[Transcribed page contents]
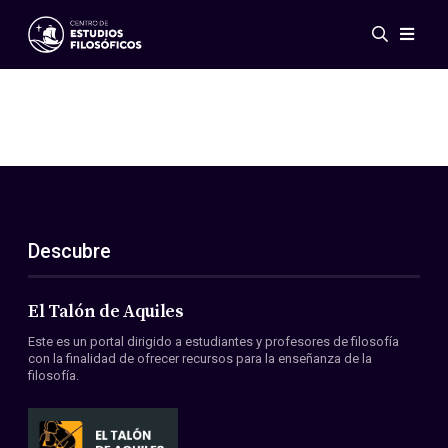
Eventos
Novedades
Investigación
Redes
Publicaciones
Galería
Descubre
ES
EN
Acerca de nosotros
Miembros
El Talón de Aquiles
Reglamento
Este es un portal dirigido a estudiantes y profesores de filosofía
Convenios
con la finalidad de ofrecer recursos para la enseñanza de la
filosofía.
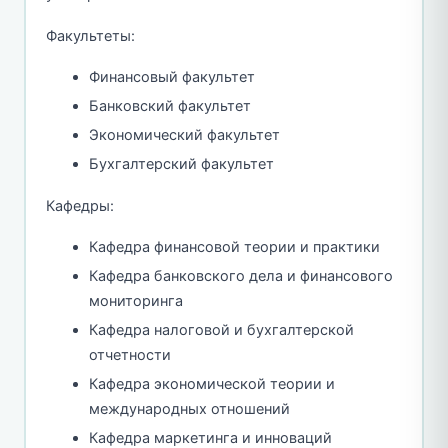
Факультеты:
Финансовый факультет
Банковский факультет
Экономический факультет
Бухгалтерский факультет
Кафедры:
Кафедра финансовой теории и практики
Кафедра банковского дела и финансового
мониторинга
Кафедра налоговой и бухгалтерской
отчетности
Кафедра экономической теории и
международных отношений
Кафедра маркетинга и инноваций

---

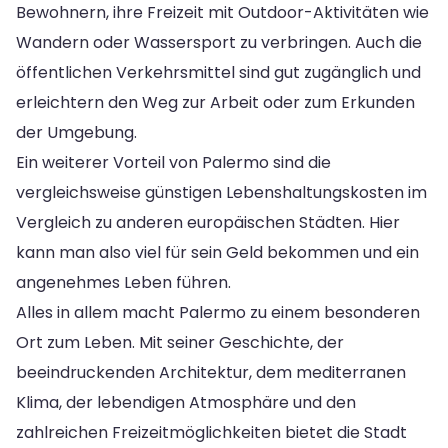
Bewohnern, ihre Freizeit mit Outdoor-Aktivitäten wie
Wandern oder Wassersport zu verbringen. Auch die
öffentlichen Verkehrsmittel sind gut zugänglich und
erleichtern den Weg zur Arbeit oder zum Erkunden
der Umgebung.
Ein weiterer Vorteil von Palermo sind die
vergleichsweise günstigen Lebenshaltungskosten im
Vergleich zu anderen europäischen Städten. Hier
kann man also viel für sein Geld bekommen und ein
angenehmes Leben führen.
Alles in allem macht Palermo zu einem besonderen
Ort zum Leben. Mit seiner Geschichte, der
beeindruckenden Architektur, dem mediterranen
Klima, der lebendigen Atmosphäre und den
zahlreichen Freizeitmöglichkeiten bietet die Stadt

---

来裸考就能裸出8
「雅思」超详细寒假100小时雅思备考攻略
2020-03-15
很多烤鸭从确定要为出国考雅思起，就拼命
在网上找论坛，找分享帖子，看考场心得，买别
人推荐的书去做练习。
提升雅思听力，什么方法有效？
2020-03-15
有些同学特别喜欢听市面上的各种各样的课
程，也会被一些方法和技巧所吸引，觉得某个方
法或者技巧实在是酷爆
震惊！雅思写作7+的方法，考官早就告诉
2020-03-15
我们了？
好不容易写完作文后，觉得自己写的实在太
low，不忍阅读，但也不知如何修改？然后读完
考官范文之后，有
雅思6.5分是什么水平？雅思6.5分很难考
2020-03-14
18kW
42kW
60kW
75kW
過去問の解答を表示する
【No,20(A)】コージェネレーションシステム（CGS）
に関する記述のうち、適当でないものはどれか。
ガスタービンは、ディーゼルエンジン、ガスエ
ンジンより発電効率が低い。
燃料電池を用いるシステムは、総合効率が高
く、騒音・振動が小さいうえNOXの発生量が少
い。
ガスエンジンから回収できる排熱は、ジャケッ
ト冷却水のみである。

Request —
Out of the data above, give again only the lines starting at the one holding "vergleichsweise günstigen Lebenshaltungskosten" and ending at the one holding "zahlreichen Freizeitmöglichkeiten bietet", unchanged.

Answer to the exercise —
vergleichsweise günstigen Lebenshaltungskosten im
Vergleich zu anderen europäischen Städten. Hier
kann man also viel für sein Geld bekommen und ein
angenehmes Leben führen.
Alles in allem macht Palermo zu einem besonderen
Ort zum Leben. Mit seiner Geschichte, der
beeindruckenden Architektur, dem mediterranen
Klima, der lebendigen Atmosphäre und den
zahlreichen Freizeitmöglichkeiten bietet die Stadt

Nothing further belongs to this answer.